API Holdings reported a net loss of Rs 3,992 crore for FY22 against Rs 641 crore in FY21 (2020-21), as per RoC filings by the company with the Ministry of Corporate Affairs.
API Holdings, the parent entity of PharmEasy, is a digital healthcare platform that competes with companies such as 1mg, Netmeds, Flipkart Health+ and Amazon Pharmacy.
An increasing number of tech companies are facing valuation markdowns as they are witnessing steep losses and are laying off employees amid a funding winter and macroeconomic uncertainties.
“Many unicorns have seen their valuations drop. Tech unicorns that went public in 2021 have experienced a similar drop. Investors are being careful about backing firms that are solely focused on rapid expansion without a clear path to profitability and sustainability,” said Neha Singh, co-founder at data analytics firm Tracxn. “This trend is expected to continue for the near future and we might see more such down rounds in the coming months.”
US-based investment management firm Vanguard Group has marked down the valuation of ANI Technologies, the parent company of ride-hailing firm Ola, by about 35 per cent to $4.8 billion from $7.4 billion, according to regulatory filings with the US’ Securities and Exchange Commission (SEC).
US investment firm Invesco, which led Swiggy’s previous funding round, has marked down the food delivery firm’s valuation by 33 per cent from $8.2 billion to about $5.5 billion.
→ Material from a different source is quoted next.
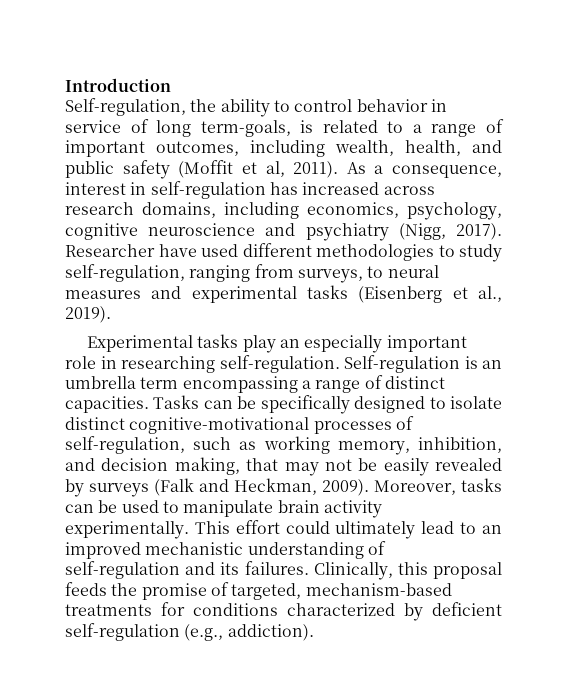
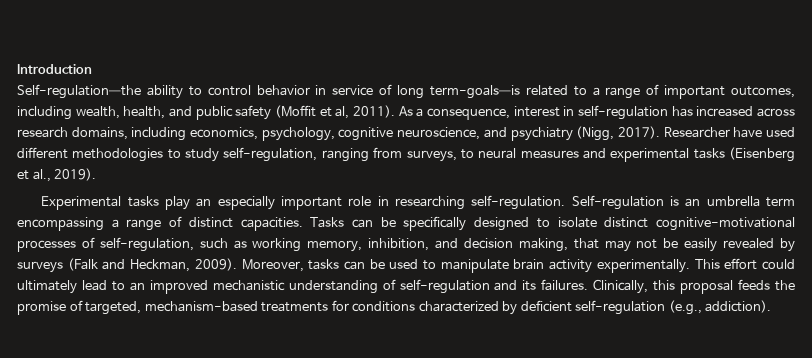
[65,98,217,116] Self-regulation, the -> [17,84,141,99] Self-regulation—the
[200,120,314,137] term-goals, is -> [429,85,520,99] term-goals—is
[148,223,256,236] neuroscience -> [397,127,481,140] neuroscience,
In January last year, Swiggy raised $700 million in Invesco-led funding, which made the outfit a decacorn, almost doubling its valuation to $10.7 billion.
US-based asset manager BlackRock has reduced the valuation of Byju’s by about 50 per cent to $11.5 billion. This is a sharp decrease from the $22 billion at which the edtech decacorn was valued at in 2022.
Singh, of Tracxn, said that in the year 2021, global venture capital investment reached an all-time high of $589 billion. Following the pandemic, the pent-up consumer demand and shift towards digitization made tech firms a very attractive investment for VCs and capital supply reached all-time highs in 2021.
“In 2022, as global tensions rose with the start of the Russia-Ukraine war and rising inflation, investors became more cautious, causing a reduction in capital flow and an overall drop in valuations of tech companies across both public and private markets. In 2022, we saw a drop of 37 per cent in VC funding at a global level as compared to 2021,” said Singh.
Singh said similar trends were observed in the Indian startup ecosystem, which saw a 39 per cent decrease in funding in 2022 after receiving its highest funding ever in 2021.